Uğur Kaymaz’ın hikâyesinde Uğur Kaymaz’ın evine, orada PKK’lilerın bulunduğu istihbaratıyla "harekete geçiliyor." Benim aklıma Roboski geldi. Roboski’de de buna benzer bir istihbarat la harekete geçilmişti sizce de Uğur Kaymaz ile benziyor mu? Kürt çocukları için bu bir kader mi?
Kader ifadesi bu duruma karşılık gelmez sanırım. Ancak her iki olay da bu ülkedeki hak ihlalleri açısından çok trajik ve tarihe geçen örneklerdir. Uğur Kaymaz'ın öldürülüşü, bu ülke tarihinde örneklerine sıkça rastlanan ev baskınlarından birinin sonucudur. Bu baskınların tamamı şablon olarak birbirine çok benzer. Gelen istihbarat, çatışma iddiaları, yanında bulunan silah. Avrupa İnsan Hakları Mahkemesi'nde benzer birçok örneğini de görebilirsiniz bu şablonun. Roboski ise bir başka vakadır bana kalırsa. Bombalama aşamasına kadar olanlar, uyarılara rağmen yapılan bombardıman ve dosyanın "kaçınılmaz hata" şeklinde bir gerekçeyle kapatılması.
Türkiye’nin şu an bulunduğu bu durumda Devlet Dersi gibi bir kitabı yazmak "tehlikeli" miydi? Nasıl karşılanacağınızı düşündünüz?
Kitaptaki örneklere baktığımızda "tehlikesiz" olduğunu görüyorsunuz. Yaşananların yanında dava dosyalarını yazmak bana kalırsa bu şekilde kategorilendirilemez. Zaten meslek hayatım boyunca kitaptakine benzer olayları, haberleri, yazıları yazdım. Elbette öncelikle "şunu niye yazmadın, bundan niye bahsetmedin" şeklinde bir tepki olacağını düşündüm ki gelen tepkiler de genellikle bu şekilde. Onlara da ısrarla cezasızlık kültürünü yazmanın tam da böyle bir şey olduğunu anlatmaya çabalıyoruz.
Gezi'de öldürülenler... Onlar da hemen hemen çocuk yaştaydılar. Berkin'i ayıran ne oldu? Berkin gerçekten ekmek almaya çıkmasıydı bu ölümü meşru kılar mıydı? (Çünkü toplumun büyük çoğunluğu böyle düşünüyor)
Kitapta, 18 yaşından küçüklerin yaşadıkları ve dava dosyaları ele alındı. Cezasızlık kültüründe söylediğim gibi mümkün olduğunca çok "ama" dedirtmek söz konusudur. Belki bu yüzden bu kültüre karşı çıkılırken bana kalırsa yanlış da bir biçimde sürekli dayanak noktaları aranır. "Taş atmıyordu", "sokağa çıkmamıştı" vs.
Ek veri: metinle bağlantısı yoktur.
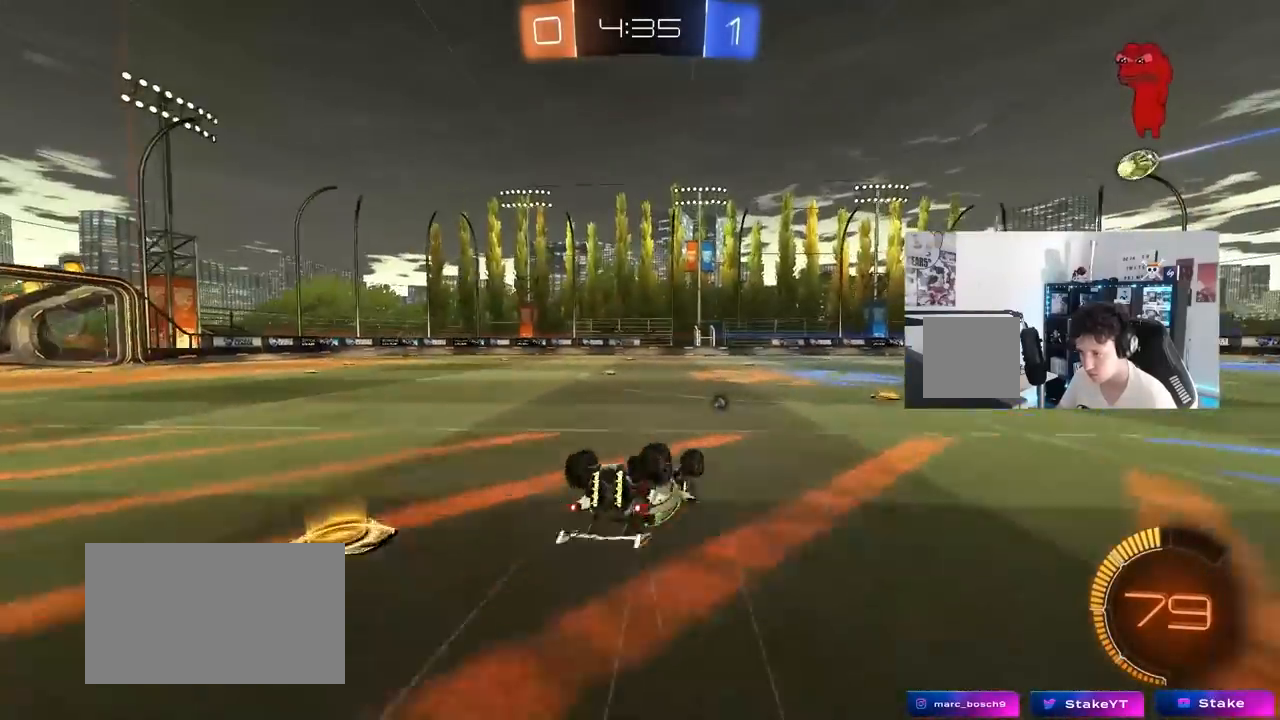
{"keys": ["space"], "mouse": [], "mouse_move": "still", "events": [[133, "s", "down"], [233, "s", "up"], [317, "shift", "up"], [317, "space", "down"], [367, "a", "up"]]}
Elbette Berkin'in ekmek almaya gidiyor oluşu nasıl acımasızca bir müdahale yapıldığını çok çıplak biçimde ortaya koyuyor. Ama diyelim ki Berkin ekmek almaya gitmiyordu ve sokaktaydı. Mevzuat, güvenlik güçlerine o şekilde gaz fişeğini kullanmayı yine yasaklıyor. Ethem Sarısülük'ün ölümünün taş atan görüntüleri servis edilerek meşru kılınmaya çalışılması gibi. Yasalar, anayasa, uluslararası sözleşmeler tam da bunları anlatıyor. O silahları bu şekilde kullanamazsın. Bir suç işlenmişse cezası bu değil, cezalandırmayı da sen yapamazsın.
"Eğer polise taş attığı için kafasından vurulan bir çocuğun ölümünü tartışırken cümleye ama diye başlıyorsanız tam da istenilen haldesinizdir" demiştiniz. Dilek Doğan evinde vurulduğu halde ama "o da.. " ile karşılananlardandı daha sonra polis kamerası görüntüleri çıktı peki sizce "ama "ezberini bozabildi mi?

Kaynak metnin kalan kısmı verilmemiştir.